WHAT IS REQUIRED: Check each line of the listing below for the string "down", then copy every line that has it.

RECORDS FOR PROCESSING:

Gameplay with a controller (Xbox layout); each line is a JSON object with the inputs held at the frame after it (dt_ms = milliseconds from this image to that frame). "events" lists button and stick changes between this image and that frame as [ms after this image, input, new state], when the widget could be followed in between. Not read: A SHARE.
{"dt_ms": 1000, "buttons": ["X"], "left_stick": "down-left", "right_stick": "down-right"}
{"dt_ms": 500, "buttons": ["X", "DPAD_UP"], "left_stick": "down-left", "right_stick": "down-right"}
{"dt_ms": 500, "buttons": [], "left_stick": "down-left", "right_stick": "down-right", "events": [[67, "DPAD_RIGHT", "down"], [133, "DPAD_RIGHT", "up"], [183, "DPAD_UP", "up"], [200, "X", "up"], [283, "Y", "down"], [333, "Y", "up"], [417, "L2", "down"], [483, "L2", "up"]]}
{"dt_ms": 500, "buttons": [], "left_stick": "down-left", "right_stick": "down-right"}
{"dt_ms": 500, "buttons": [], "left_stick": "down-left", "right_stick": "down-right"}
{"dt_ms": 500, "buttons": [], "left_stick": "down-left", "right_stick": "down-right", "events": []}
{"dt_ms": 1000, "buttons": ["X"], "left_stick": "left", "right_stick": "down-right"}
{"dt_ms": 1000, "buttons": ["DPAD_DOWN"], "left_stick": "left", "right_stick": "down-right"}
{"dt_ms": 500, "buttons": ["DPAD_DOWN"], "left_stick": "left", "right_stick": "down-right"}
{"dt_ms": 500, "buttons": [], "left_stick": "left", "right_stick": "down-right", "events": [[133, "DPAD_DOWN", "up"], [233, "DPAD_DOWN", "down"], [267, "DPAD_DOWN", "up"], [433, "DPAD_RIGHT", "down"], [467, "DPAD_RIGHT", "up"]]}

SOLVED EXERCISE:
{"dt_ms": 1000, "buttons": ["X"], "left_stick": "down-left", "right_stick": "down-right"}
{"dt_ms": 500, "buttons": ["X", "DPAD_UP"], "left_stick": "down-left", "right_stick": "down-right"}
{"dt_ms": 500, "buttons": [], "left_stick": "down-left", "right_stick": "down-right", "events": [[67, "DPAD_RIGHT", "down"], [133, "DPAD_RIGHT", "up"], [183, "DPAD_UP", "up"], [200, "X", "up"], [283, "Y", "down"], [333, "Y", "up"], [417, "L2", "down"], [483, "L2", "up"]]}
{"dt_ms": 500, "buttons": [], "left_stick": "down-left", "right_stick": "down-right"}
{"dt_ms": 500, "buttons": [], "left_stick": "down-left", "right_stick": "down-right"}
{"dt_ms": 500, "buttons": [], "left_stick": "down-left", "right_stick": "down-right", "events": []}
{"dt_ms": 1000, "buttons": ["X"], "left_stick": "left", "right_stick": "down-right"}
{"dt_ms": 1000, "buttons": ["DPAD_DOWN"], "left_stick": "left", "right_stick": "down-right"}
{"dt_ms": 500, "buttons": ["DPAD_DOWN"], "left_stick": "left", "right_stick": "down-right"}
{"dt_ms": 500, "buttons": [], "left_stick": "left", "right_stick": "down-right", "events": [[133, "DPAD_DOWN", "up"], [233, "DPAD_DOWN", "down"], [267, "DPAD_DOWN", "up"], [433, "DPAD_RIGHT", "down"], [467, "DPAD_RIGHT", "up"]]}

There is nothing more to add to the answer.